Please quote the passage below on Allweil's Anonymous Jew and Max Brod's introduction to it, in full and word for word.

**Text block**
--- START ---
She then asks: “Is Allweil telling the story of his life [in Anonymous Jew]? He connects the [whole of Jewish] history with his present time. Seating somewhere in Eastern Europe, in a small village, he knows he should go to that land to be free. And that is what Allweil did in his life. He went to Israel.”

She ended by writing: “The story behind Anonymous Jew is also the story of El Hahof (To the Shore), and behind the names is history repeating itself. No crying. Remembering. And building a future for the Jewish nation. The year is 1939. World War II is coming.”

Max Brod’s introduction

Max Brod wrote his foreword to Allweil’s “Anonymous Jew” in German. (Photo courtesy of the Estate of Arieh Allweil)

By the time Max Brod (born in Prague in 1884, died in Israel in 1968) wrote the introduction for Anonymous Jew, he was already celebrated as the friend and biographer of Franz Kafka. His novels, particularly The Redemption of Tycho Brahe (1916) were highly regarded. He reached Palestine in 1939 to escape the Nazi invasion of Czechoslovakia. His emigration would place him in Palestine when Allweil published Anonymous Jew, but neither Sperling nor Rosenfeld knew how the two knew each other. As to where they first met, they suspect it was in Europe, perhaps Vienna, before Allweil returned to Palestine in 1926.

Fortunately they have Brod’s original manuscript in German for his introduction to Anonymous Jew, however Jessica Bonn did her translation from the Hebrew as it appeared in Anonymous Jew:

We have here before us the legend of the Anonymous Jew, his life and ambitions. Nameless, one of thousands, a representative of the people, who suffers torture and fights his war, builds and conquers.
--- END ---
**Records shown**
--- START ---
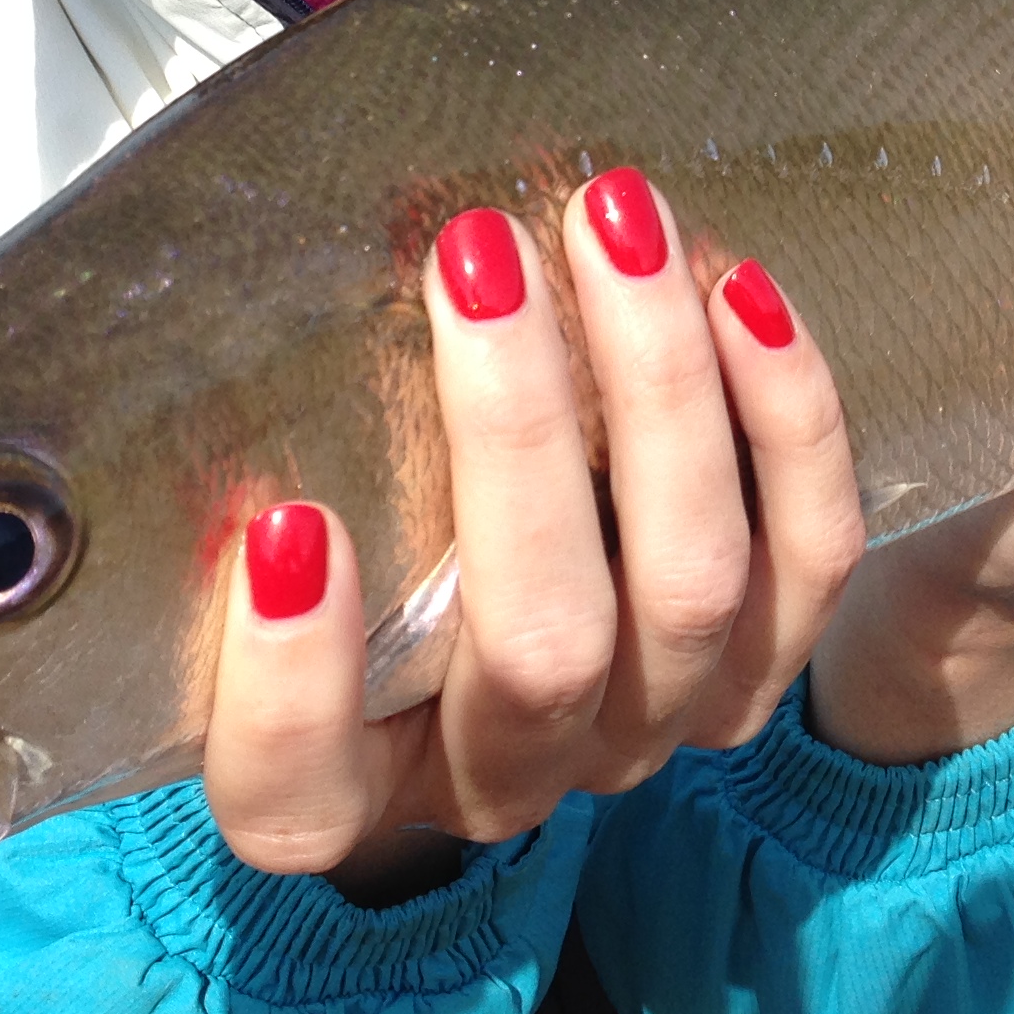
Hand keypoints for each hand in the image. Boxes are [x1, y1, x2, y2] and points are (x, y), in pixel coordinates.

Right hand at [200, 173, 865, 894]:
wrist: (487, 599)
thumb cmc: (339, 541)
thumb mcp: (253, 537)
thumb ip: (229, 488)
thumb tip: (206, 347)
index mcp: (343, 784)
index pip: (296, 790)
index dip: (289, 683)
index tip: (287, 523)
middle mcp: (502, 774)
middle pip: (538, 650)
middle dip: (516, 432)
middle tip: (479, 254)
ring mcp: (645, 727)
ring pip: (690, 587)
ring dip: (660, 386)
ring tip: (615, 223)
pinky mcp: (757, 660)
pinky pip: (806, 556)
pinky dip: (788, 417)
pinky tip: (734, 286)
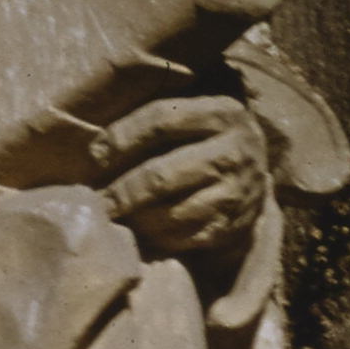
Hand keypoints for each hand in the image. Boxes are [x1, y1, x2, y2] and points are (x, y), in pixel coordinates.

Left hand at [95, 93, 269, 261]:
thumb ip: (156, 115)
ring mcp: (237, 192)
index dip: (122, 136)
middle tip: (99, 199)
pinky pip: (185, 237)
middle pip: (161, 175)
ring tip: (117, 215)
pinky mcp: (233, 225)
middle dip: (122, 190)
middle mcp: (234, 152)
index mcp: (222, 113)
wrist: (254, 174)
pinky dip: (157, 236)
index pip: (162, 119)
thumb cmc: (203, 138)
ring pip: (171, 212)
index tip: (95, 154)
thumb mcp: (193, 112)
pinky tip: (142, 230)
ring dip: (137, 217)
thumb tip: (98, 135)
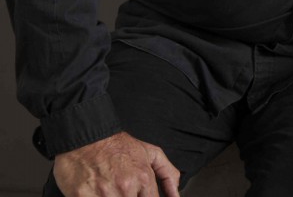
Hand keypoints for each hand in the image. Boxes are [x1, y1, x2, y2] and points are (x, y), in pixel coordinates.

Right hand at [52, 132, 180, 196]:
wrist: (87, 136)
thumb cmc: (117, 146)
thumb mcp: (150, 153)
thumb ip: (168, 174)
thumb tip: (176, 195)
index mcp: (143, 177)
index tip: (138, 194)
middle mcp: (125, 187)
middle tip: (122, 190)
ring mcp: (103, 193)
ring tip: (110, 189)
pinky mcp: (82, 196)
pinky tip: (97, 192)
--- END ---
**Answer area**
She then asks: “Is Allweil telling the story of his life [in Anonymous Jew]? He connects the [whole of Jewish] history with his present time. Seating somewhere in Eastern Europe, in a small village, he knows he should go to that land to be free. And that is what Allweil did in his life. He went to Israel.”

She ended by writing: “The story behind Anonymous Jew is also the story of El Hahof (To the Shore), and behind the names is history repeating itself. No crying. Remembering. And building a future for the Jewish nation. The year is 1939. World War II is coming.”

Max Brod’s introduction

Max Brod wrote his foreword to Allweil’s “Anonymous Jew” in German. (Photo courtesy of the Estate of Arieh Allweil)

By the time Max Brod (born in Prague in 1884, died in Israel in 1968) wrote the introduction for Anonymous Jew, he was already celebrated as the friend and biographer of Franz Kafka. His novels, particularly The Redemption of Tycho Brahe (1916) were highly regarded. He reached Palestine in 1939 to escape the Nazi invasion of Czechoslovakia. His emigration would place him in Palestine when Allweil published Anonymous Jew, but neither Sperling nor Rosenfeld knew how the two knew each other. As to where they first met, they suspect it was in Europe, perhaps Vienna, before Allweil returned to Palestine in 1926.

Fortunately they have Brod’s original manuscript in German for his introduction to Anonymous Jew, however Jessica Bonn did her translation from the Hebrew as it appeared in Anonymous Jew:

We have here before us the legend of the Anonymous Jew, his life and ambitions. Nameless, one of thousands, a representative of the people, who suffers torture and fights his war, builds and conquers.